5. Il ressort des pièces du dossier, notamment de plusieurs témoignages et signalement d'étudiants présents au cours du 9 octobre 2023, dont les énonciations sont à la fois précises et concordantes sur la teneur des propos attribués au requérant, que ce dernier a déclaré : " Vous êtes en retard je vais faire comme la rave () Ici y'a de l'électricité pas comme à Gaza () Il faut qu'il y ait des roquettes qui tombent et la sirène pour vous réveiller en fait ou les tirs d'une kalashnikov ". Ces propos, dont la matérialisé n'est pas sérieusement contestée par le requérant, qui n'a apporté aucun élément au soutien de ses dénégations, notamment aucun témoignage d'étudiant présents à ce cours, ont été prononcés deux jours après l'attaque terroriste perpétrée par le Hamas en Israël, et ont heurté nombre d'étudiants et eu un écho national, notamment au travers des publications sur les réseaux sociaux ou dans la presse. Par suite, en se fondant sur ces faits, qui présentent un caractère de vraisemblance et de gravité suffisants, et sur la circonstance qu'ils avaient connu une certaine diffusion parmi les étudiants de l'université pour prendre la décision attaquée, le président de l'université Panthéon-Assas qui n'a pas entaché sa décision d'inexactitude matérielle ou d'erreur d'appréciation, a fait une exacte application des dispositions citées ci-dessus de l'article L. 951-4 du code de l'éducation.

6. Il résulte de ce qui précède que les conclusions à fin d'annulation présentées par M. B doivent être rejetées.

Sur les frais de justice

7. L'université Panthéon-Assas n'étant pas la partie perdante dans la présente instance, les conclusions présentées par M. B sur le fondement de l'article L. 761-1 du code de justice administrative sont rejetées.
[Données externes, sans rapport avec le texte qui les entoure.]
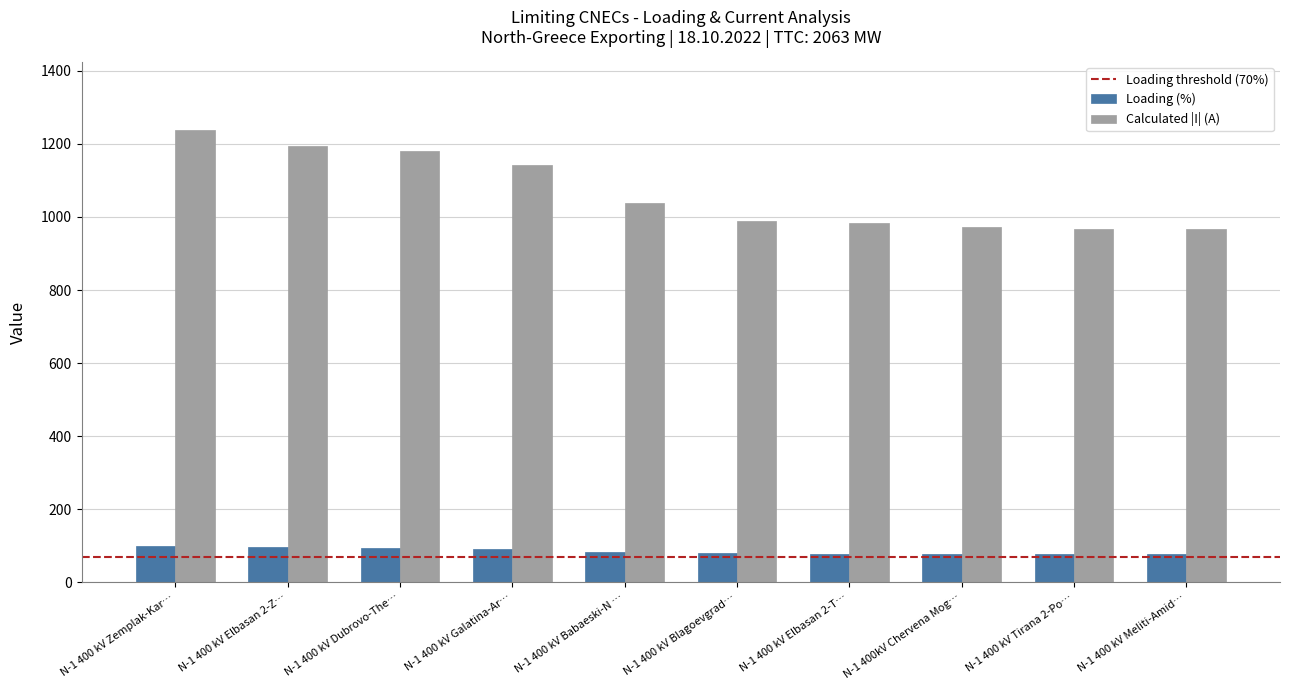

Does the chart contain any negative values?

No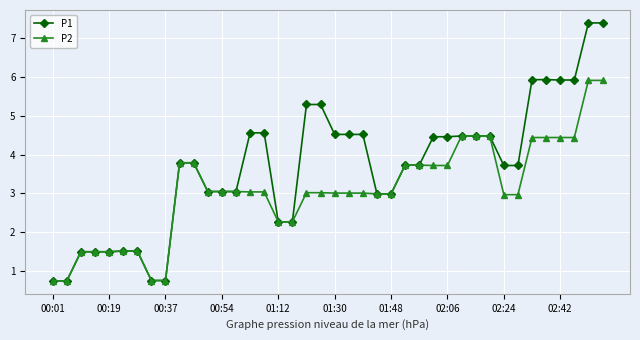

How many lines are shown in the chart?

2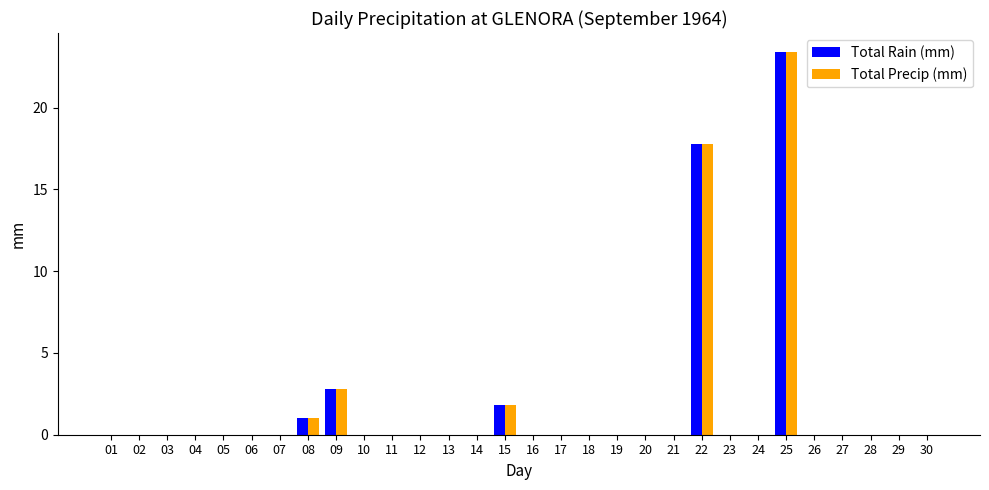

True or false: Total Precip (mm) has a value of 9.5 at 06.

False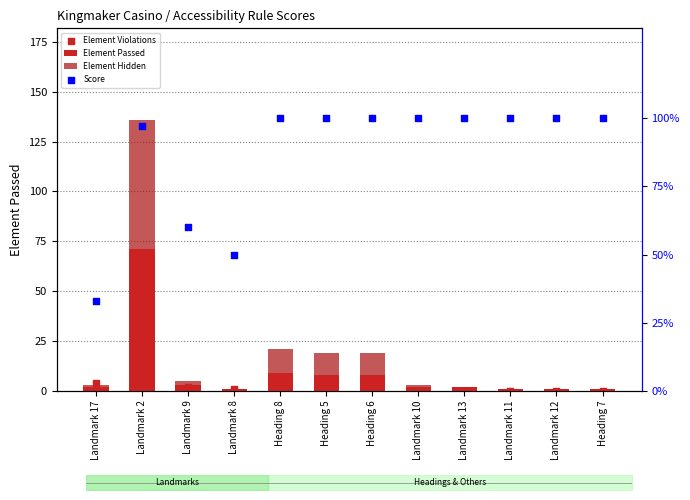

Which series contains the highest Y value?

Score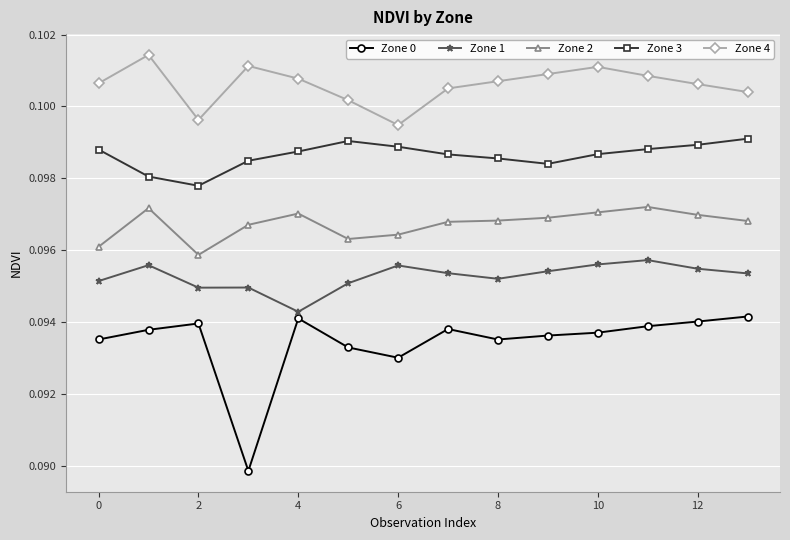

True or false: Zone 3 and Zone 1 intersect in this chart.

False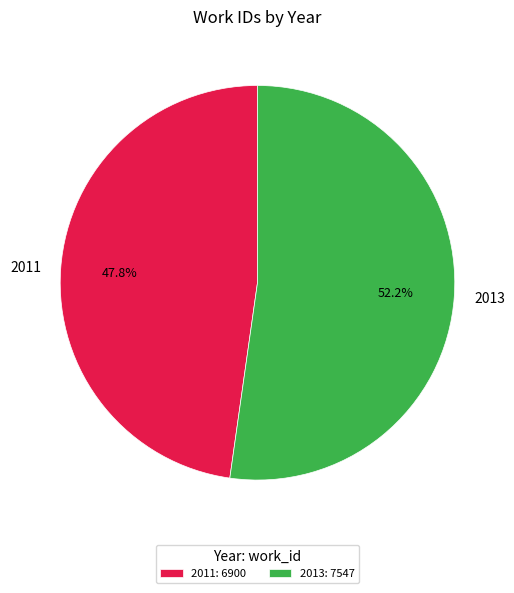

Approximately how many times larger is the value at 2013 compared to 2011?

1.1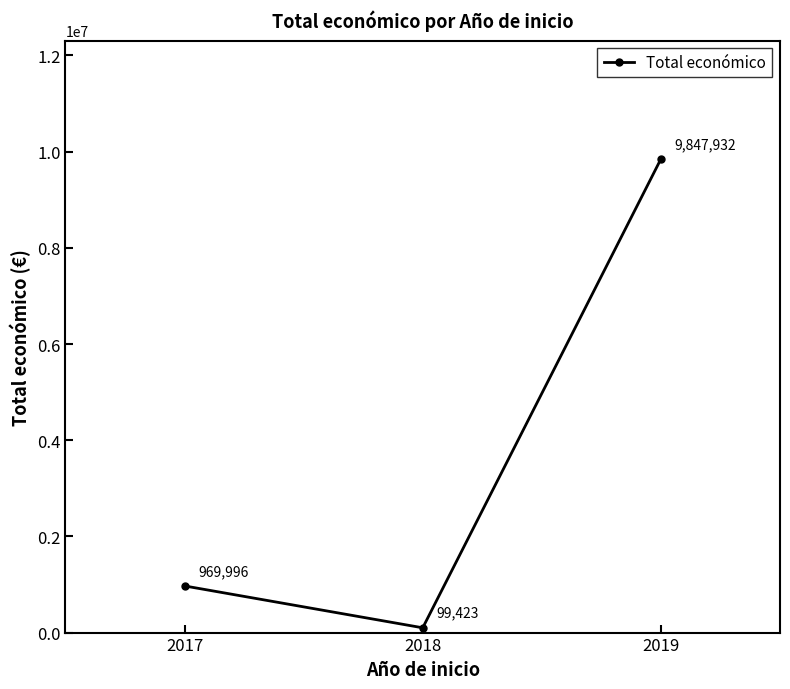

The chart shows a value of 254681 at 2017. True or false?

False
Dans les circonstances de l'espèce, il n'y a pas lieu de mettre à la charge de M. B la somme demandée par l'université Panthéon-Assas au titre des dispositions de l'article L. 761-1 du code de justice administrative.

D E C I D E :

Article 1er : La requête de M. B est rejetée.

Article 2 : Les conclusions présentées par l'université Panthéon-Assas au titre de l'article L. 761-1 du code de justice administrative sont rejetées.

Article 3 : Le présent jugement sera notifié à M. A B et à l'université Panthéon-Assas.

Délibéré après l'audience du 11 avril 2024, à laquelle siégeaient :

M. Duchon-Doris, président du tribunal,

M. Feghouli, premier conseiller,

M. Rebellato, premier conseiller,

Rendu public par mise à disposition du greffe le 2 mai 2024.

Le rapporteur,

M. FEGHOULI

Le président,

J. C DUCHON-DORIS

La greffière,

C. CHAKELIAN

La République mande et ordonne à la ministre de l'enseignement supérieur et de la recherche, en ce qui la concerne et à tous commissaires de justice à ce requis en ce qui concerne les voies de droit commun contre les parties privées, de pourvoir à l'exécution de la présente décision.